2014年1月28日火曜日

あれから

ある日、家に帰ると。
遠くに住む祖父がいて。

「あれ、来てたんだ。」
ふと気づくと、奥に母方の祖母が。

違和感。父方の祖父と母方の祖母が一緒に、何か変だな。

そうか、なにも知らんのか、、。

と、祖父、押し黙った雰囲気。
はしゃいだ妹のエレクトーンが痛々しい。

もう何も聞けない雰囲気に狼狽えながら部屋を出ると、普段男らしさを追求しているかの様で、常に涙を拒絶していた次兄が目を拭っていて。


尋常じゃない事態の予感。誰か、どうかしたのか。ここに居ない誰か、、、。
自宅で何を待っている?緊急性はないの??



しばらくの後、母と長兄が。
大きな箱と数人の黒服と共に、玄関に。


ああ、そうか、そうなのか。
涙が、涙だけが。もう、全てが涙で。



20年前の3月。僕は13歳だった。



父の遺書は、その時に見ただけだ。よく覚えていない。
命日もちゃんと覚えていない。
日記などに目を通した事は一度も無い。
理由もよく知らない。

ただ、僕は職業だと思った。
父が自分の職業を心から楽しんでいるようには思えなかった。
むしろ、苦しんでいたように感じていたから。



当然ながら、彼の死は残った家族に大きなインパクトを与えた。
価値観の大崩落が起こった。

でもそれは僕にとって解放でもあった。自分の人生を自分の手にしたようでもあった。

僕は、国公立の4年制以上の大学に行くと定められていたと感じていた。
お勉強はそれなりに好きで得意だったけど。成績の為の勉強は終わりがなくて苦しかった。
学校の毎朝が苦しくて、でも美術の授業の日の朝だけはワクワクして目覚めて。

毎日が、美術の授業の日の朝のようにしたい、そんな仕事をしたい。そうじゃないと僕も生きていけない。

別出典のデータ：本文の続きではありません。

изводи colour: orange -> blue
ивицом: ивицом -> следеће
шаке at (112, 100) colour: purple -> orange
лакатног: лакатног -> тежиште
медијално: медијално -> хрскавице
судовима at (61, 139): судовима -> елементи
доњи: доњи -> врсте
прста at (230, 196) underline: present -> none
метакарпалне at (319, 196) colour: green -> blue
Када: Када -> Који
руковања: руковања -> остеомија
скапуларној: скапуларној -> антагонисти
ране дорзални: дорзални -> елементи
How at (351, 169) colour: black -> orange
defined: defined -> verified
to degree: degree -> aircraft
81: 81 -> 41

14歳になったころには、ものづくりの仕事に就きたいと思っていた。
茅ヶ崎の山の中で育った事もあって、木を素材としたものづくりを。

まずは木工全般を学ぶために旭川に。

でもそれは、茅ヶ崎を脱出したかったからでもあって。
父の死後、家族は精神的結束が完全に失われて。
永遠に喪に服すかのようで、いつも心が雲で覆われているかのようで。

暗く苦しかった茅ヶ崎での最後の5年間、中学と高校の時代、もちろん楽しい思い出も一杯だけど。


ほんの数年の間だけ旭川にいて、また茅ヶ崎に帰ろうと思っていた。
家具屋として最短距離を走って独立して、故郷に錦を飾りたいと思っていた。


思えば、何の後悔も無い。
ずっとその時その時で最善を尽くしてきた。

旭川に来た事、家具屋になろうと決心したこと。
東川のメーカーで経験を積ませてもらった事、技能五輪の国際大会で負けた事、23歳で結婚したこと。
埼玉の家具屋に修行に行こうと思った事、慰留してもらった事。
勤めていた会社を承継したいと決心して全力で仕事に向き合った事。
双子が生まれて、会社を辞めたこと。
転職を本気で検討した事、だけど家具屋に戻ろうと思った事、旭川で独立した事、工場シェアしたこと、そして統合した事。

全て必要な事だった。

そしていつの間にか家族の心も戻り、僕が茅ヶ崎に帰れば時間を無理にでも取って集まってくれる。

そんな経験を積んで、僕は強い自信を持つ事ができる。
完全に自己肯定できる自分のきっかけは、家具屋という職業を手に入れる事ができたのは、父の死があったから。


悲しい事は、経験したくないけれど。
今でも、仕事中や運転中に涙が出る事もあるけれど。
忘れる事も乗り越える事もないまま受け止めて。それも含めて僕が存在しているのだから。



命がけで仕事をする前に、もう一つ命を費やしている。



あれから20年、旭川に渡って15年、大きな節目。

故郷での初の個展は、僕にとっては大きな意味があるのだ。